SELECTED TEXT start

The crime-fighting unit will also consist of existing DFS cybersecurity subject matter experts with plans to develop the division further by hiring additional experts and incorporating other DFS personnel.

What role does the new cybercrime unit play?

The new unit’s focus on protecting consumers and the financial industry from cyber threats will be done by disseminating information based on trends plus known and emerging risks. Primarily, the unit’s focus will be on enforcing cybersecurity regulations, providing consultation services, performing security examinations, issuing guidance on DFS regulations, and conducting cybersecurity investigations in conjunction with the Consumer Protection and Financial Enforcement Division.

The formation of the unit demonstrates the state’s seriousness about enforcing New York cybersecurity regulations and will take action to mitigate risks and threats to the financial industry, which accounts for 30% of the state’s GDP.

Cybersecurity regulations in New York

In 2017, the New York DFS enacted the first cybersecurity regulation in the nation: New York State DFS Cybersecurity Regulation (23 NYCRR 500). The purpose of New York’s cybersecurity rule is to protect the financial services industry and consumers from cyber attacks. The rule applies to any organization regulated by the New York DFS, including private bankers, mortgage companies, trust companies, licensed lenders, service contract providers, and more. Institutions must commit to and observe security standards, including:

  • Cybersecurity programs
  • Audit trails
  • Access privileges
  • Third-party service provider security policies
  • Training and monitoring

What can financial institutions expect from the formation of the cybercrimes unit?

In practice, the unit will issue notices to companies to regularly assess third-party cybersecurity practices, evaluate security controls, and limit their overall cyber threat attack surface. Financial institutions can expect to undergo periodic vulnerability assessments, provide copies of cybersecurity policies on request, and receive fines for violating regulations. Should a breach occur, it’s the organization’s responsibility to notify the DFS within 72 hours of discovery.

Overall, the formation of the cybercrime-fighting unit and the expected enforcement of New York cybersecurity regulations means the financial industry in New York will be more tightly secured, preventing possible attacks that can cost millions of dollars. Organizations can prepare by regularly conducting internal audits and investigations into security policies, procedures, and controls. Even the most robust cybersecurity program can fall victim to the most determined hacker, so continuously review security measures and stay up to date on best practices in order to safeguard networks and data.

SELECTED TEXT end

__STATED PROBLEM 1__. In the article about New York's cybercrime unit above, rewrite the paragraph beginning "In practice, the unit will issue notices" as a short bulleted list that keeps its main facts.

LISTED RECORDS start

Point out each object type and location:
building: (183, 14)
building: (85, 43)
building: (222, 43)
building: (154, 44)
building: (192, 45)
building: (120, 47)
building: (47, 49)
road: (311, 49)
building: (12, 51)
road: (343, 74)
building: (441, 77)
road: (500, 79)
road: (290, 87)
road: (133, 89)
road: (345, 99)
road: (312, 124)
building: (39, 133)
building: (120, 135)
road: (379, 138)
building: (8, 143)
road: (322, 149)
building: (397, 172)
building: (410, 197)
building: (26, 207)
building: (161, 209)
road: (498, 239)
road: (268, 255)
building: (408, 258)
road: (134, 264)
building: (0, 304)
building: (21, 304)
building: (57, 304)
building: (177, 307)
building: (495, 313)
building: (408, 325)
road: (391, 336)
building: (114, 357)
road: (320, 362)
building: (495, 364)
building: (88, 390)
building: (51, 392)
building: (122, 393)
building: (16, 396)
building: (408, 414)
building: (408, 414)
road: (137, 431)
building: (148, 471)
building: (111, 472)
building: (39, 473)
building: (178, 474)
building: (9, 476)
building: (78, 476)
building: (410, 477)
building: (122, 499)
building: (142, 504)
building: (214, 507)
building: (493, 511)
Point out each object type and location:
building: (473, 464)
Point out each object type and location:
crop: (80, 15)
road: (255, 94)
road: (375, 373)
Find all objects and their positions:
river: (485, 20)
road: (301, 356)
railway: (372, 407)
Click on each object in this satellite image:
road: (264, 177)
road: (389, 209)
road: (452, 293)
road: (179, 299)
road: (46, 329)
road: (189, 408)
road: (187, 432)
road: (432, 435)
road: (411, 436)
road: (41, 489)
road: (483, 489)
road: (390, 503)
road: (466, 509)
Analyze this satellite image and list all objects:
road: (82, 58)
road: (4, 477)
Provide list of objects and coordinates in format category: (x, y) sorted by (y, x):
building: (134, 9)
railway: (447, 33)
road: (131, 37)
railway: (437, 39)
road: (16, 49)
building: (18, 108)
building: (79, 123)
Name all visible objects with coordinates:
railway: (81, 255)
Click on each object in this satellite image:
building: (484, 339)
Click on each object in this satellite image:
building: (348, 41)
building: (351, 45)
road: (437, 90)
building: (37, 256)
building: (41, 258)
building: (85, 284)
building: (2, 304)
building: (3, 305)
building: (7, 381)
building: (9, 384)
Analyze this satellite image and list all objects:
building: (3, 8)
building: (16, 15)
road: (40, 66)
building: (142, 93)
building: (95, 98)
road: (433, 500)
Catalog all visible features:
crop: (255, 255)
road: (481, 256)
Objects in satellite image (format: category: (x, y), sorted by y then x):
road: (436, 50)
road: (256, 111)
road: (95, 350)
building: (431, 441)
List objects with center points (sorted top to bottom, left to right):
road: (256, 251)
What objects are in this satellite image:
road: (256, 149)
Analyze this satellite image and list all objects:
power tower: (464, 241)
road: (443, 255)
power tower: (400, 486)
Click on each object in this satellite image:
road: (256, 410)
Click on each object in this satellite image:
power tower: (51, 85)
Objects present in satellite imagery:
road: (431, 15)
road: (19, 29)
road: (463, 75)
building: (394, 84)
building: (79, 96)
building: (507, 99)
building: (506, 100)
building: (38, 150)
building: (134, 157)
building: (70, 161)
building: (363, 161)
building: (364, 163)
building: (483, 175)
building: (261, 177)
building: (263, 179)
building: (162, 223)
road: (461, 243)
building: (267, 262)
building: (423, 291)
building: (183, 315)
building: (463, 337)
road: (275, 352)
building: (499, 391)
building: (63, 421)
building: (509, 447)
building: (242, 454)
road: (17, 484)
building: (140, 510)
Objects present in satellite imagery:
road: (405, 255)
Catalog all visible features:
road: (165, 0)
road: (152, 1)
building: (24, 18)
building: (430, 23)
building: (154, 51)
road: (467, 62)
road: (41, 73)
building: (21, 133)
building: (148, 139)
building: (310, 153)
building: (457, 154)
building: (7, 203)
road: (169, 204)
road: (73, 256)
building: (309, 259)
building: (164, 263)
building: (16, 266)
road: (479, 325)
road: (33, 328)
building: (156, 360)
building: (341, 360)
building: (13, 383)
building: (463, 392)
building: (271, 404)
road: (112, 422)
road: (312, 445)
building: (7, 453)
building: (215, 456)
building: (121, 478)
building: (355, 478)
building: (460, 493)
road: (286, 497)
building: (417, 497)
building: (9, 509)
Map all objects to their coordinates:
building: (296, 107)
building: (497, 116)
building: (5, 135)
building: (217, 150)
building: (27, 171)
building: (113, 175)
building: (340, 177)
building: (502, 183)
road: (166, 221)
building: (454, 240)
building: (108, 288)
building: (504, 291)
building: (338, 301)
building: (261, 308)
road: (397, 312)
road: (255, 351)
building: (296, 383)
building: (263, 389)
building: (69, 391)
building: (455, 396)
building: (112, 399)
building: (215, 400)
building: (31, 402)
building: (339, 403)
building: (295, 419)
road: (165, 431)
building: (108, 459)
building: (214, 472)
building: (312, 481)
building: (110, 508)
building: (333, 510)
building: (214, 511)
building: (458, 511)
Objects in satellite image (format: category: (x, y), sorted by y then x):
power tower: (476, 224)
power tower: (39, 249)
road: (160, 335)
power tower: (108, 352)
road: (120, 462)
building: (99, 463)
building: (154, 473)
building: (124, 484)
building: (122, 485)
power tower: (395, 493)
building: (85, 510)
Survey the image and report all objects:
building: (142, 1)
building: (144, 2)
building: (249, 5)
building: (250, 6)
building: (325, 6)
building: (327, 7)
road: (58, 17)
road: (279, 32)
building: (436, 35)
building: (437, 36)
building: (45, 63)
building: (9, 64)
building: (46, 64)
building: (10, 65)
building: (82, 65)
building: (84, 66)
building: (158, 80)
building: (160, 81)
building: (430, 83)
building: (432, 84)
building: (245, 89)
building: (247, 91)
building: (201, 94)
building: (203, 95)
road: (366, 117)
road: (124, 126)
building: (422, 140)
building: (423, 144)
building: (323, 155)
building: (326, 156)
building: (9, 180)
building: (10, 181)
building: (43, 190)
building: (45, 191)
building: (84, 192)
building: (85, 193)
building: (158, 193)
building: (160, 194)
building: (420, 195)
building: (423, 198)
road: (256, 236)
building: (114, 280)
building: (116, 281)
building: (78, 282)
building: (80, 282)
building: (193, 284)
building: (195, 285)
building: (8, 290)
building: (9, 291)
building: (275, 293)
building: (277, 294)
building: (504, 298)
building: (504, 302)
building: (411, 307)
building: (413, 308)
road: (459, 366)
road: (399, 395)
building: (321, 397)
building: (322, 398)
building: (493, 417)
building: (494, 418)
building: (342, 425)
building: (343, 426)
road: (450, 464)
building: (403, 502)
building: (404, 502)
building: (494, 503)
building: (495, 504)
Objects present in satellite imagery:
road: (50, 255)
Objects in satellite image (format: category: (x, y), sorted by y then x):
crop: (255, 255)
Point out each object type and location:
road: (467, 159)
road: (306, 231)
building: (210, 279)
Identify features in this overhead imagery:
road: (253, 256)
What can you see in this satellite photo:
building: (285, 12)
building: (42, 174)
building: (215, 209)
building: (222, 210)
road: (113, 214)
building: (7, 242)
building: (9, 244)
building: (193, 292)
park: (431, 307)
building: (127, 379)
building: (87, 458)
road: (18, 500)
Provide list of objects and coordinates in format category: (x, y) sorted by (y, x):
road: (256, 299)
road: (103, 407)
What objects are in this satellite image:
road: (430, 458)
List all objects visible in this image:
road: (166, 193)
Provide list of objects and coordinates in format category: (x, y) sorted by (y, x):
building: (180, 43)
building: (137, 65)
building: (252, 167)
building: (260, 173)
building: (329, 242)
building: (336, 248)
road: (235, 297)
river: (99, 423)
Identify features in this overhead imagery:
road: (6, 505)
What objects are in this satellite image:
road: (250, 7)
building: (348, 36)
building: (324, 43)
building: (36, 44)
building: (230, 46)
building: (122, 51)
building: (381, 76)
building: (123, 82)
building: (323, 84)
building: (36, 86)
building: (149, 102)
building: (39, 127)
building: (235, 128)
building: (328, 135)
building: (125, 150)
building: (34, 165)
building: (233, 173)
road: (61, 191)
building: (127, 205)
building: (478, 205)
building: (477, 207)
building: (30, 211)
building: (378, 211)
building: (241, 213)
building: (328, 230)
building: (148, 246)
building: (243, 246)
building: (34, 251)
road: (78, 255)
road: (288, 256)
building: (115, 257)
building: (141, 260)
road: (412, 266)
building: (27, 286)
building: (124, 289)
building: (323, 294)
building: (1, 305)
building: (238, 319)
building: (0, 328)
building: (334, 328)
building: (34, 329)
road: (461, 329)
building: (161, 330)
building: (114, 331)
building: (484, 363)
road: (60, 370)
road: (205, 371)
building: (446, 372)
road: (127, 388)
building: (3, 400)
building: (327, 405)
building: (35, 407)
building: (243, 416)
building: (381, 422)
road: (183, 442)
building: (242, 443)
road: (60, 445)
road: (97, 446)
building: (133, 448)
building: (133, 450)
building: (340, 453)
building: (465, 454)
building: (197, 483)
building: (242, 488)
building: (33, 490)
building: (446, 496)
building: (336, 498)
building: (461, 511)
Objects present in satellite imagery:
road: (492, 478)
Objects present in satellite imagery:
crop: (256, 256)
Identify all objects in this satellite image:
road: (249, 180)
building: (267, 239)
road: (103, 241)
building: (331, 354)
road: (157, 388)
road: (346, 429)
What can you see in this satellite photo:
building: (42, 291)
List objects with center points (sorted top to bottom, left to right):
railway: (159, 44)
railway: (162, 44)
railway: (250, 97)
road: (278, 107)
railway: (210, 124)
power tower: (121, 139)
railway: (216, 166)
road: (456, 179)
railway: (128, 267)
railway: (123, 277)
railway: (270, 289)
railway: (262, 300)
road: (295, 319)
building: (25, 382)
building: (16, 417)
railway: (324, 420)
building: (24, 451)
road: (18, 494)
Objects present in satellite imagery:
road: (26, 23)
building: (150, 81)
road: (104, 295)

LISTED RECORDS end

__STATED PROBLEM 2__. Retype the listing above word for word, covering the stretch from its first line through the line containing "building: (484, 339)", with both of those lines included.

__FULL OUTPUT 1__.
- The unit will issue notices directing companies to regularly assess third-party cybersecurity practices, evaluate security controls, and limit their overall cyber threat attack surface.
- Financial institutions can expect periodic vulnerability assessments and must provide copies of their cybersecurity policies on request.
- Institutions that violate regulations can be fined.
- After a breach, the organization must notify the DFS within 72 hours of discovery.

__FULL OUTPUT 2__.
Point out each object type and location:
building: (183, 14)
building: (85, 43)
building: (222, 43)
building: (154, 44)
building: (192, 45)
building: (120, 47)
building: (47, 49)
road: (311, 49)
building: (12, 51)
road: (343, 74)
building: (441, 77)
road: (500, 79)
road: (290, 87)
road: (133, 89)
road: (345, 99)
road: (312, 124)
building: (39, 133)
building: (120, 135)
road: (379, 138)
building: (8, 143)
road: (322, 149)
building: (397, 172)
building: (410, 197)
building: (26, 207)
building: (161, 209)
road: (498, 239)
road: (268, 255)
building: (408, 258)
road: (134, 264)
building: (0, 304)
building: (21, 304)
building: (57, 304)
building: (177, 307)
building: (495, 313)
building: (408, 325)
road: (391, 336)
building: (114, 357)
road: (320, 362)
building: (495, 364)
building: (88, 390)
building: (51, 392)
building: (122, 393)
building: (16, 396)
building: (408, 414)
building: (408, 414)
road: (137, 431)
building: (148, 471)
building: (111, 472)
building: (39, 473)
building: (178, 474)
building: (9, 476)
building: (78, 476)
building: (410, 477)
building: (122, 499)
building: (142, 504)
building: (214, 507)
building: (493, 511)
Point out each object type and location:
building: (473, 464)
Point out each object type and location:
crop: (80, 15)
road: (255, 94)
road: (375, 373)
Find all objects and their positions:
river: (485, 20)
road: (301, 356)
railway: (372, 407)
Click on each object in this satellite image:
road: (264, 177)
road: (389, 209)
road: (452, 293)
road: (179, 299)
road: (46, 329)
road: (189, 408)
road: (187, 432)
road: (432, 435)
road: (411, 436)
road: (41, 489)
road: (483, 489)
road: (390, 503)
road: (466, 509)
Analyze this satellite image and list all objects:
road: (82, 58)
road: (4, 477)
Provide list of objects and coordinates in format category: (x, y) sorted by (y, x):
building: (134, 9)
railway: (447, 33)
road: (131, 37)
railway: (437, 39)
road: (16, 49)
building: (18, 108)
building: (79, 123)
Name all visible objects with coordinates:
railway: (81, 255)
Click on each object in this satellite image:
building: (484, 339)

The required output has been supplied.